DNA markers comprising of several genetic variants have been identified that can contribute to indicating how heavily a person is likely to smoke.
DNA markers and genetic variants
Professor Johan Håkon Bjørngaard, from the Norwegian University of Science and Technology’s (NTNU) department of public health and nursing says: “Some people are genetically predisposed to smoke a little more than others.”
Although the genetic variants are no more common among smokers than non-smokers, people who start smoking and who have these genetic variants are prone to smoking more on average than people who do not have them.
One reason could be that the genetic variants change the effect of nicotine in the body.
Linking smoking to alcohol consumption
Professor Bjørn Olav Åsvold at the Nord-Trøndelag Health Study (HUNT) and NTNU’s K.G. Jebsen Center for Genetic Epidemiology raised the question whether a person who is genetically predisposed to smoking more would also be prone to drinking more alcohol.
From this a research group from England, Denmark and Norway decided to find out by looking at the genes as an indicator of smoking behaviour.
From the separate research, the group found a correlation between the number of cigarettes people smoke and the number of alcoholic units they consume during a week. However, this does not come to be much of a surprise.

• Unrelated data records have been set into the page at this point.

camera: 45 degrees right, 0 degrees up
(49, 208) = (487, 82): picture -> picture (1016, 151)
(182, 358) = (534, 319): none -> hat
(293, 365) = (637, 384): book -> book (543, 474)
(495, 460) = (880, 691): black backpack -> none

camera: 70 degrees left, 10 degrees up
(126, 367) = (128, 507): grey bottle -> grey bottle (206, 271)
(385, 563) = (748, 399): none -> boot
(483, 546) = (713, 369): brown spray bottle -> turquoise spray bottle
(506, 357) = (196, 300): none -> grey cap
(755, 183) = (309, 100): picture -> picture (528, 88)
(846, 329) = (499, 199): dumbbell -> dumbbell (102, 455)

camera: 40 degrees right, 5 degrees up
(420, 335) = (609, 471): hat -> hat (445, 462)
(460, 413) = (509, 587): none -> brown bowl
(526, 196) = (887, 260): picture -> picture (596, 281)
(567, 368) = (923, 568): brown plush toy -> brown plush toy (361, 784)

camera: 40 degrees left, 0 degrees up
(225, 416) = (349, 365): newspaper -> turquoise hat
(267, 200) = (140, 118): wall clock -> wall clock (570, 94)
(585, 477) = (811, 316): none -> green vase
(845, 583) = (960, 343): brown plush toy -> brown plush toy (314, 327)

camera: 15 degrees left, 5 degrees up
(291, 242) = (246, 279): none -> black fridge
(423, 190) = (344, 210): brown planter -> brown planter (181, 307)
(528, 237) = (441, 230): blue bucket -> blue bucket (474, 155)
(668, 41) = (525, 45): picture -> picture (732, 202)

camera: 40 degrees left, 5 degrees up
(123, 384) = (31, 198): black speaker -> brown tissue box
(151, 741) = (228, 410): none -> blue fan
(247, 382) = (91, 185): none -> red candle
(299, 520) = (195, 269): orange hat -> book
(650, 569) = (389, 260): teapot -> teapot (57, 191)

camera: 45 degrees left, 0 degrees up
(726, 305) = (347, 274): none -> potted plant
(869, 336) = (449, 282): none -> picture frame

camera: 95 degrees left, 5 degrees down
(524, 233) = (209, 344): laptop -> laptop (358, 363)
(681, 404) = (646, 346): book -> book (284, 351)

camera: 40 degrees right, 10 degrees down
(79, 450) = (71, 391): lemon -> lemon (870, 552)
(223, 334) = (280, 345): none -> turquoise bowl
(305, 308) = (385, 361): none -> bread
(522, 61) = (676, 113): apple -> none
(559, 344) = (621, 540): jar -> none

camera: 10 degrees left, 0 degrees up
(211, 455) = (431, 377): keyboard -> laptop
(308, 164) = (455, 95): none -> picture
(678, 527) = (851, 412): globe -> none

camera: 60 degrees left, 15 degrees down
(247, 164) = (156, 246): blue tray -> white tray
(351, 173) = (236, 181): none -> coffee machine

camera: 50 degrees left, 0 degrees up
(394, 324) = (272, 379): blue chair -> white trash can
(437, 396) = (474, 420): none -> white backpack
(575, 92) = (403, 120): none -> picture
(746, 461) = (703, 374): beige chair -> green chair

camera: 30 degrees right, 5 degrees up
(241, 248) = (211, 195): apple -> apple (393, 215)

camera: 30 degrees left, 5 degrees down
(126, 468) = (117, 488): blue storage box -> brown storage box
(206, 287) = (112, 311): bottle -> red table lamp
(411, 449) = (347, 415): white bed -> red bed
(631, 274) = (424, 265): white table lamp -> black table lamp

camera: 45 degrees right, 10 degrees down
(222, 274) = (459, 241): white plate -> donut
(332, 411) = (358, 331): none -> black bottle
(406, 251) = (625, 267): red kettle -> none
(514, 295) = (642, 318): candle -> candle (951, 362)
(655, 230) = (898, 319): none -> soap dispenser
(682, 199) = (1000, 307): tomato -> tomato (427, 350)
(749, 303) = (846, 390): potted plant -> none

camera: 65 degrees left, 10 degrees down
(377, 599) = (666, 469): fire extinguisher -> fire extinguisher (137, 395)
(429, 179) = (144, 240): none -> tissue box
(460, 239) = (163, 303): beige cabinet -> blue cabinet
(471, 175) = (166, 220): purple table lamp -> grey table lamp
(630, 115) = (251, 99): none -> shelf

Moreover, the researchers found little evidence of a direct link between alcohol use and the genetic variants studied, in other words, the results do not indicate that there are DNA markers to show a correlation of smoking and alcohol consumption and that more smoking leads to more alcohol use.
The researchers concluded that previously reported connections between smoking and alcohol is unlikely have direct causal links.